_Problems and tasks_.
• A. From the Lost review, set down word for word the passage between "The beginning of" and "just not right.", inclusive.
• B. Answer these questions from the Lost review:
(i) Which Kurt Vonnegut phrase does the start of the season bring to mind?
(ii) How many years in the future are the Oceanic Six?
(iii) To what does Daniel Faraday liken time?

The beginning of this season of Lost reminds me of one of Kurt Vonnegut’s favorite phrases: “Keep your hat on, we could end up miles from here.”

I don’t want to give too much away, even though it’s aired, but I’m not sure I can hold out.

Okay, how about one spoiler. Just one. You ready?

Jack shaves that awful beard off.

Whew! Am I glad to get that off my chest. I HATE Jack’s beard, which seems to have some kind of super-wussifying effect on him, like a reverse Sampson: Jack GAINS power with proper grooming. Thank goodness. Now he and the rest of the Oceanic Six can get back to the island, where they belong. It’s disconcerting to see them out in the world—it’s just not right.

The season opener adds a whole new dimension to the island’s powers. We reconnect with everyone, on the island and off, and it’s clear that they’ve bumped up the question quotient about six-and-a-half notches. Remember in Terminator how you had to wrap your brain around John Connor sending Reese back in time to romance his mom and thus become his father? Yeah, well, that was nothing.

Like Billy Pilgrim in Slaughterhouse 5, our entire island-bound community of Lost-ites has become unstuck in time. While the Oceanic Six are three years in the future, the survivors on the island have no idea when they are, because they’re zipping back and forth between the past and the future. But they can’t change the past, because, as on-show physicist Daniel Faraday explains, time is like a string, and though one can move back and forth on that string, one can’t create another string. It works well narratively, but I’m not sure if I totally buy it. Of course, Faraday might be lying to save the characters all the trouble of running into themselves and causing a temporal anomaly (or is that Star Trek?).

I love the time-travel thing. LOVE it. Clearly the writers have inculcated themselves with the canon of time-travel movies and literature and they’ve taken it on as a personal challenge. They teased it a bunch last season, but now it’s taken over with gusto. Thankfully we’ve got Faraday—who clearly knows his stuff—as our tour guide through the space–time continuum. I can’t wait to see when—and where—it takes us.

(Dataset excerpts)
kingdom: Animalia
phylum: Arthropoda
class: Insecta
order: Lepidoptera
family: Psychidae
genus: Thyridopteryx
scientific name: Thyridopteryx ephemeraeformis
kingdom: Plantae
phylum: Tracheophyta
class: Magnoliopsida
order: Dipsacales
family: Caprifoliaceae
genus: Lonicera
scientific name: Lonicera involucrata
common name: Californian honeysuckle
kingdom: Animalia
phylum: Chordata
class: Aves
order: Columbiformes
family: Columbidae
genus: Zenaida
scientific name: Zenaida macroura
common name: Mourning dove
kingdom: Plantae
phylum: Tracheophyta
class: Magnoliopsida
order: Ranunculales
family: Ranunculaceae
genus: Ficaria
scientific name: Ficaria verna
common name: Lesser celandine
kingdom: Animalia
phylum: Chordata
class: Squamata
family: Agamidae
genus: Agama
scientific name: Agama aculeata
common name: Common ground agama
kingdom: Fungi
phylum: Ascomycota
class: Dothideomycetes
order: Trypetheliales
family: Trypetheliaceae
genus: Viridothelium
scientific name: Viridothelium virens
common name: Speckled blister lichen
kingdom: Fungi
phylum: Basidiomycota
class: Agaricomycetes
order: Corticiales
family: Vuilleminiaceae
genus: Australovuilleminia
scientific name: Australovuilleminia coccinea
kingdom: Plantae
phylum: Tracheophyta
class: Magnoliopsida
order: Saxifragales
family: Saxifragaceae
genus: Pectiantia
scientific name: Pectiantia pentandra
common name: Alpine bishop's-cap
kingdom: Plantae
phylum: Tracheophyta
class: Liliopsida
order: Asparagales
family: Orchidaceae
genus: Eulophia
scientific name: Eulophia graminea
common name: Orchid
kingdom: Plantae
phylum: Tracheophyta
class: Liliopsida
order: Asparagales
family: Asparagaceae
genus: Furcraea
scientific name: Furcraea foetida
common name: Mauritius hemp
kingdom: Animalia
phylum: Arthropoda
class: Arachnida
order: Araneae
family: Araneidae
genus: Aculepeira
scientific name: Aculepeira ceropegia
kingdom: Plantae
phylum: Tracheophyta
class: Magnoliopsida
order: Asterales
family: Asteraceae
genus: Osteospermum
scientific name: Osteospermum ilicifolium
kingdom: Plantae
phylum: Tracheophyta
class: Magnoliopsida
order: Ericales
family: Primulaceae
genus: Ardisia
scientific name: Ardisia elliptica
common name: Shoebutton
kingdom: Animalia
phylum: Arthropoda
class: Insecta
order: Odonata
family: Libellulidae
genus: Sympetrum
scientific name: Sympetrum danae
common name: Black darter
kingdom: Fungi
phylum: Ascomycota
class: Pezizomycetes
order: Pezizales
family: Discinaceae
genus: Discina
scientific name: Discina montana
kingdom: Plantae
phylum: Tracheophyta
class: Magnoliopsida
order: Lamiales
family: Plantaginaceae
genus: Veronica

_Expected answers_.
• A.
The beginning of this season of Lost reminds me of one of Kurt Vonnegut’s favorite phrases: “Keep your hat on, we could end up miles from here.”

I don’t want to give too much away, even though it’s aired, but I’m not sure I can hold out.

Okay, how about one spoiler. Just one. You ready?

Jack shaves that awful beard off.

Whew! Am I glad to get that off my chest. I HATE Jack’s beard, which seems to have some kind of super-wussifying effect on him, like a reverse Sampson: Jack GAINS power with proper grooming. Thank goodness. Now he and the rest of the Oceanic Six can get back to the island, where they belong. It’s disconcerting to see them out in the world—it’s just not right.

• B.
(i) "Keep your hat on, we could end up miles from here."
(ii) Three years.
(iii) A string.